Objective:
Convert the records below, from their first line through the line containing "genus: Toxicodendron", inclusive, into a Markdown table with the columns "Row" and "Line", numbering each row and skipping blank lines.

Recorded information:

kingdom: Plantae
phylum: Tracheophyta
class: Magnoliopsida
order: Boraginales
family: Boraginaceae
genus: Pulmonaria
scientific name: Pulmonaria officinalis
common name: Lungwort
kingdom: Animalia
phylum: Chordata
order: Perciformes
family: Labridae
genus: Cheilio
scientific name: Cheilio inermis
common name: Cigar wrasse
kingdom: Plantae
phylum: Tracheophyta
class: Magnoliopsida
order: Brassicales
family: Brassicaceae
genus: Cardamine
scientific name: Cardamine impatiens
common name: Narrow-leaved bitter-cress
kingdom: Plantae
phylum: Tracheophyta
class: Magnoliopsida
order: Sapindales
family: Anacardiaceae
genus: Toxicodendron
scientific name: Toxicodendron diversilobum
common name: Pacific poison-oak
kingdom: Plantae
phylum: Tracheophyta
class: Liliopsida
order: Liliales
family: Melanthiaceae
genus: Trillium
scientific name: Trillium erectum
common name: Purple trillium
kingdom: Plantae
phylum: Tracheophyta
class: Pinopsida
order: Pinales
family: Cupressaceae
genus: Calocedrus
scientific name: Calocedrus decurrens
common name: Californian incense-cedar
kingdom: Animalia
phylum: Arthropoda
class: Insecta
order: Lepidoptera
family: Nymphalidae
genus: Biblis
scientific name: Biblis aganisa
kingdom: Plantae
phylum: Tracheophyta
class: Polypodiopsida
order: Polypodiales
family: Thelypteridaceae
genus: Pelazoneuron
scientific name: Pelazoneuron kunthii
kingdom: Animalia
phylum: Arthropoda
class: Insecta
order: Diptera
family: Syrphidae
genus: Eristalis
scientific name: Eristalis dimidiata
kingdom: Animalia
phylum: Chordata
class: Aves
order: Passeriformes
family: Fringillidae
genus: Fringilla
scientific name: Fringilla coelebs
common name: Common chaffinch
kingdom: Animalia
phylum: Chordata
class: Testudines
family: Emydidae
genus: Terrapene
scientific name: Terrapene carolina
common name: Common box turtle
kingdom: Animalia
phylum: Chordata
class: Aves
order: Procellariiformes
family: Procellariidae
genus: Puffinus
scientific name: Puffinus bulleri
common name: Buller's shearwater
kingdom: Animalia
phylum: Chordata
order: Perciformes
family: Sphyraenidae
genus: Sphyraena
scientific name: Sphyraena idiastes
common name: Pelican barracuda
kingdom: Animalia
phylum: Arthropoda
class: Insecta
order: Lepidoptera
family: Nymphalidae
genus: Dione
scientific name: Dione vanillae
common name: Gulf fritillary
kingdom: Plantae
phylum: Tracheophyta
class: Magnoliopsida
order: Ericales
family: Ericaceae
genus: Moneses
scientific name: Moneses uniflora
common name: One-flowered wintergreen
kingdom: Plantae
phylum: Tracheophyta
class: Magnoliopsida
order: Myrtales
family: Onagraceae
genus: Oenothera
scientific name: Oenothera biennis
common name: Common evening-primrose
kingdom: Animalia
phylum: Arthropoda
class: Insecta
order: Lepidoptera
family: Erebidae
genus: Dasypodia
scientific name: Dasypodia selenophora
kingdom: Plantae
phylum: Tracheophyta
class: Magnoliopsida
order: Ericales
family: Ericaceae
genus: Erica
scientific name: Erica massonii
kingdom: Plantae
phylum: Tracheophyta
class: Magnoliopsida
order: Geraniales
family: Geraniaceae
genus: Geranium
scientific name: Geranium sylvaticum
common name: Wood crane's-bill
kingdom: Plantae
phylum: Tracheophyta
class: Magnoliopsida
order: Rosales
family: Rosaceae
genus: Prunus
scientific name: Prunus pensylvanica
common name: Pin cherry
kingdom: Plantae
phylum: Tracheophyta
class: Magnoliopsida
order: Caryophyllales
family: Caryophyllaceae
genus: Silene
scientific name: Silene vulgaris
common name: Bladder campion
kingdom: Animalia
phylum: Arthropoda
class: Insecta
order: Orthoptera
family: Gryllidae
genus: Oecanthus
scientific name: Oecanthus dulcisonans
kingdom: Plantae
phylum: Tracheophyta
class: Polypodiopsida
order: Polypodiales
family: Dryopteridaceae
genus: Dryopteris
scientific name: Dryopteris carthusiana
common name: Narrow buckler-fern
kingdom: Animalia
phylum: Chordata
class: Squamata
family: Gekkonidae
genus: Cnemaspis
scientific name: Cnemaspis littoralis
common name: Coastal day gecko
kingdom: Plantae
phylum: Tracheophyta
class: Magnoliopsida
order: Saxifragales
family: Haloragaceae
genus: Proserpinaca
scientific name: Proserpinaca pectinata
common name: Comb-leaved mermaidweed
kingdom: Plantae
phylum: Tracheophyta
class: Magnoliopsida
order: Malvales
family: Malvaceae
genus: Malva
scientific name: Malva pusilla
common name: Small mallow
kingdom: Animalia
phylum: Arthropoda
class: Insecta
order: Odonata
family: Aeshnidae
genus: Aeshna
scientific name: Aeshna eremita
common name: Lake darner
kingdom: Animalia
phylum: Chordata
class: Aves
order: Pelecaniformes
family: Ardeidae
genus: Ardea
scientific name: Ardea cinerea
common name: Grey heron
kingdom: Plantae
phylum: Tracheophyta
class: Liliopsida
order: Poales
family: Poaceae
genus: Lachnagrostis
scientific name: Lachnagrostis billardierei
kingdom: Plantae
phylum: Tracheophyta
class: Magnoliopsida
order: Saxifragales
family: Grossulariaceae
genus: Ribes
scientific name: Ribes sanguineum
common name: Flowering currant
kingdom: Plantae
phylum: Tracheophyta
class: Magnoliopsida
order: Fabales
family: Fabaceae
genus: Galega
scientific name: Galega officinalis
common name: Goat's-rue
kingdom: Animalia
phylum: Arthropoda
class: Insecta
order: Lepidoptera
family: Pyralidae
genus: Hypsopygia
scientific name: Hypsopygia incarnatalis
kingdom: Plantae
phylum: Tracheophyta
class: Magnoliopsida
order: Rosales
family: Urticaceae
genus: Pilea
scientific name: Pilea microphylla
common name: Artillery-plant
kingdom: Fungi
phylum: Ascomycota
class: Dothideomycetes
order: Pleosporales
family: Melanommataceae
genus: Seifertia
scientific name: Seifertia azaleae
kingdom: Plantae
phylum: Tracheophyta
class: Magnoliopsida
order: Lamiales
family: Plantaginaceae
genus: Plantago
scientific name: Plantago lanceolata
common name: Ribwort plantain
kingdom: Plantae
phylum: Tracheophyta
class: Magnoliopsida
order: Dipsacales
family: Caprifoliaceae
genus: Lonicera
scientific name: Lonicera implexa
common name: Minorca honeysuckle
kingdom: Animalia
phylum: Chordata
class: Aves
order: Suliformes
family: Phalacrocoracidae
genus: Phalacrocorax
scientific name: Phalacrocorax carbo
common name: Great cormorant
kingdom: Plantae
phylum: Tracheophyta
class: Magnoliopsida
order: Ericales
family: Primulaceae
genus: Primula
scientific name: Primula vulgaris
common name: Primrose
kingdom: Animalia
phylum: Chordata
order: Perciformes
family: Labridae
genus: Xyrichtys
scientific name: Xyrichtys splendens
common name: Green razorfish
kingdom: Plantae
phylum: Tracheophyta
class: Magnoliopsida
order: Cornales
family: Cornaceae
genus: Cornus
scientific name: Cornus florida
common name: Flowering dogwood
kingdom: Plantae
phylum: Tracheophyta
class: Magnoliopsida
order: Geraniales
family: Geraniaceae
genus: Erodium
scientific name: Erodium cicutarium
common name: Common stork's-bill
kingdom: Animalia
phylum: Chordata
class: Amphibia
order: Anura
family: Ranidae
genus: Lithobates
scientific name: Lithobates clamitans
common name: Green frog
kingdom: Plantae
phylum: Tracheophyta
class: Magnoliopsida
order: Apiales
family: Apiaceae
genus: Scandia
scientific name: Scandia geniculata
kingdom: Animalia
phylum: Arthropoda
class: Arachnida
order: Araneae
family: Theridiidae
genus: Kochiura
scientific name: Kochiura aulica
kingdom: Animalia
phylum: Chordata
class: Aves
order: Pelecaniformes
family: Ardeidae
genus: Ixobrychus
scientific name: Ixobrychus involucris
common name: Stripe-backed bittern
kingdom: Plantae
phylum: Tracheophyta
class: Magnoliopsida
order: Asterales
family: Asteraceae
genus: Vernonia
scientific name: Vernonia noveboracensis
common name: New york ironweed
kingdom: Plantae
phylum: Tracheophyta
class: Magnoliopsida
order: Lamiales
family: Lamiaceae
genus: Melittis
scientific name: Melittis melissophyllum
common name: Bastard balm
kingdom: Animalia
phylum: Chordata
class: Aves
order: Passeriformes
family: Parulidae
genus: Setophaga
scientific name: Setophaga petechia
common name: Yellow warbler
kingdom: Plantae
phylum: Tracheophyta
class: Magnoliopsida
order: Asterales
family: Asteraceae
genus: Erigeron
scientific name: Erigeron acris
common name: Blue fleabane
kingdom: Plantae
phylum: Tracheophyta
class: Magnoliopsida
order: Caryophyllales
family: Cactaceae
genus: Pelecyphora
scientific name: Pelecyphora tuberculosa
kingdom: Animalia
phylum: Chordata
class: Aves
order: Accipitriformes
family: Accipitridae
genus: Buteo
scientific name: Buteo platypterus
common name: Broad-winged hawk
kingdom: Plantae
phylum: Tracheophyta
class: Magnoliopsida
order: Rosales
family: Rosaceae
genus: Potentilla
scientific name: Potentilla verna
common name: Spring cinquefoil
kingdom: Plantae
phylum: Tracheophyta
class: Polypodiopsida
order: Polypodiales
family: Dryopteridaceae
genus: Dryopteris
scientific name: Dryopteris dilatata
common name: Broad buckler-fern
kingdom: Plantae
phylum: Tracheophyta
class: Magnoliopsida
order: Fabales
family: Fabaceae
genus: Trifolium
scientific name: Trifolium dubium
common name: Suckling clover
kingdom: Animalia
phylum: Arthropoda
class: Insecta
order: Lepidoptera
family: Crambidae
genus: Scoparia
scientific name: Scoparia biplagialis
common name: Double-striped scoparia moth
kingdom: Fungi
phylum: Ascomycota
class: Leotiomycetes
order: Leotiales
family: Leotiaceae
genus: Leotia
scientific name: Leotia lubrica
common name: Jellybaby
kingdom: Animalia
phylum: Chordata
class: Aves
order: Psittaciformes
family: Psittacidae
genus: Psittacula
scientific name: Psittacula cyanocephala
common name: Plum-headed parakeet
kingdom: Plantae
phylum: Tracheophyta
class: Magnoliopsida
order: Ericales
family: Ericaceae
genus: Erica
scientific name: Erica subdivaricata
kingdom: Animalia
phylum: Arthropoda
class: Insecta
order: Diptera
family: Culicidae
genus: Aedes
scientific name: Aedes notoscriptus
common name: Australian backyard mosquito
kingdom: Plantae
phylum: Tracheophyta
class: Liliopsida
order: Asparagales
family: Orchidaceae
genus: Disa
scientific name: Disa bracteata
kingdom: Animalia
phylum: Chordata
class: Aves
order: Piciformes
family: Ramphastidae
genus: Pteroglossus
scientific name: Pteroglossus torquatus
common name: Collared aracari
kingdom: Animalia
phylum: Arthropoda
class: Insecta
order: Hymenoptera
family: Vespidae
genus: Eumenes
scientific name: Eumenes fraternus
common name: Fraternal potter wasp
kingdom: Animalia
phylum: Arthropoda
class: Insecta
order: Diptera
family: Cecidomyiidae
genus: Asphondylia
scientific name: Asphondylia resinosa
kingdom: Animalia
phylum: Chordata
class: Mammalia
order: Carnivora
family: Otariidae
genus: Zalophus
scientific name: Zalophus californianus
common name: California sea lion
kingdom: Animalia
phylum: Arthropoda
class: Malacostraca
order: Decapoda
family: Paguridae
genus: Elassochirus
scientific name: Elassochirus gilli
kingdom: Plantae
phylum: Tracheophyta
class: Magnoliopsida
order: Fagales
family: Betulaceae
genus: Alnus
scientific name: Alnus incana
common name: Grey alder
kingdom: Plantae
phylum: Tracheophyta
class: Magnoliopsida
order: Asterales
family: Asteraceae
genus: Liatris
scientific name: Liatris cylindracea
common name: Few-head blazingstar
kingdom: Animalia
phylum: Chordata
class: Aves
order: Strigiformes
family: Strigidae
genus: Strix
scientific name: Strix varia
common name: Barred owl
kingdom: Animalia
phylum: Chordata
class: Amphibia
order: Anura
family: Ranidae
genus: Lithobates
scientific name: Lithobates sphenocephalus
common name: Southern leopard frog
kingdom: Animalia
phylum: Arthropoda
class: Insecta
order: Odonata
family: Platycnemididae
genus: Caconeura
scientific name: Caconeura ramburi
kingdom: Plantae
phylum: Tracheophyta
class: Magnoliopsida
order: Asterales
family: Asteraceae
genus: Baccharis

Correct result:
| Row | Line |
|---|---|
| 1 | kingdom: Plantae |
| 2 | phylum: Tracheophyta |
| 3 | class: Magnoliopsida |
| 4 | order: Boraginales |
| 5 | family: Boraginaceae |
| 6 | genus: Pulmonaria |
| 7 | scientific name: Pulmonaria officinalis |
| 8 | common name: Lungwort |
| 9 | kingdom: Animalia |
| 10 | phylum: Chordata |
| 11 | order: Perciformes |
| 12 | family: Labridae |
| 13 | genus: Cheilio |
| 14 | scientific name: Cheilio inermis |
| 15 | common name: Cigar wrasse |
| 16 | kingdom: Plantae |
| 17 | phylum: Tracheophyta |
| 18 | class: Magnoliopsida |
| 19 | order: Brassicales |
| 20 | family: Brassicaceae |
| 21 | genus: Cardamine |
| 22 | scientific name: Cardamine impatiens |
| 23 | common name: Narrow-leaved bitter-cress |
| 24 | kingdom: Plantae |
| 25 | phylum: Tracheophyta |
| 26 | class: Magnoliopsida |
| 27 | order: Sapindales |
| 28 | family: Anacardiaceae |
| 29 | genus: Toxicodendron |